I have recently decided to create a parser of SMTP addresses (RFC 5321) in ragel. Therefore, I have implemented the basic grammar using it in rspamd: smtp_address.rl.
Ragel has three modes of code generation:
Initially, I thought that goto driven mode is not very friendly for the modern CPU. However, I decided to perform some performance tests. I've used the ragel generated code to parse 100K of email addresses all in the form of '<@domain1,@domain2:addr%d@example.com>'. Yes, this is a valid SMTP address (counting that %d is replaced with some number) and this enforces the most of state machine to be used.
Here are results from 30 measurements using -O0 optimization level:
And with heavy optimizations - -O3 -march=native
Tests were performed on my macbook with Haswell CPU. Compiler - clang-3.8.
As you can see, T mode is the slowest and G mode is the winner. F mode has shown the intermediate results. However, the generated code size for G mode is the largest among these options and F mode is the winner in this case. On the other hand, F mode is not suitable for wide input alphabet mode.
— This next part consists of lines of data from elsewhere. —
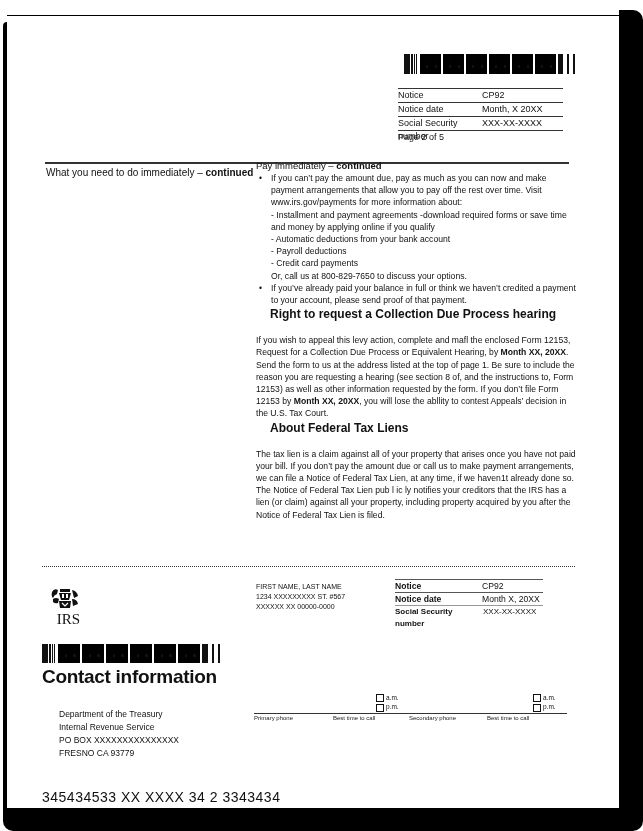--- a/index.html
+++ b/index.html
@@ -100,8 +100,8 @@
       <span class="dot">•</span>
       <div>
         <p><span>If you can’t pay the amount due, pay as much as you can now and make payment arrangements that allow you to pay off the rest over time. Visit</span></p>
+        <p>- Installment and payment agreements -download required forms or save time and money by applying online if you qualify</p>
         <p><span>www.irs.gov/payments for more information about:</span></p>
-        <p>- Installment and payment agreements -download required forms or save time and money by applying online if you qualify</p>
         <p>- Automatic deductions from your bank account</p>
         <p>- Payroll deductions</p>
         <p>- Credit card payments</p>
Ragel has three modes of code generation:
- Table driven (T mode) - all states are pushed into one table and transitions are calculated using the next state and the input character performing states table lookup depending on the current state
- Alphabet driven (F mode) - same as previous but states are searched using the current character as index
- Goto driven mode - no tables are created but there are really many goto statements in the code
Initially, I thought that goto driven mode is not very friendly for the modern CPU. However, I decided to perform some performance tests. I've used the ragel generated code to parse 100K of email addresses all in the form of '<@domain1,@domain2:addr%d@example.com>'. Yes, this is a valid SMTP address (counting that %d is replaced with some number) and this enforces the most of state machine to be used.
Here are results from 30 measurements using -O0 optimization level:
And with heavy optimizations - -O3 -march=native
Tests were performed on my macbook with Haswell CPU. Compiler - clang-3.8.
As you can see, T mode is the slowest and G mode is the winner. F mode has shown the intermediate results. However, the generated code size for G mode is the largest among these options and F mode is the winner in this case. On the other hand, F mode is not suitable for wide input alphabet mode.
Casino, Golf & Racing | Jackson County, SD
ReplyDeleteFor 여주 출장샵 more information 화성 출장샵 on golf 군산 출장마사지 and 인천광역 출장샵 betting, visit 김포 출장안마 www.jacksoncounty.com/casinos/golf-and-racing.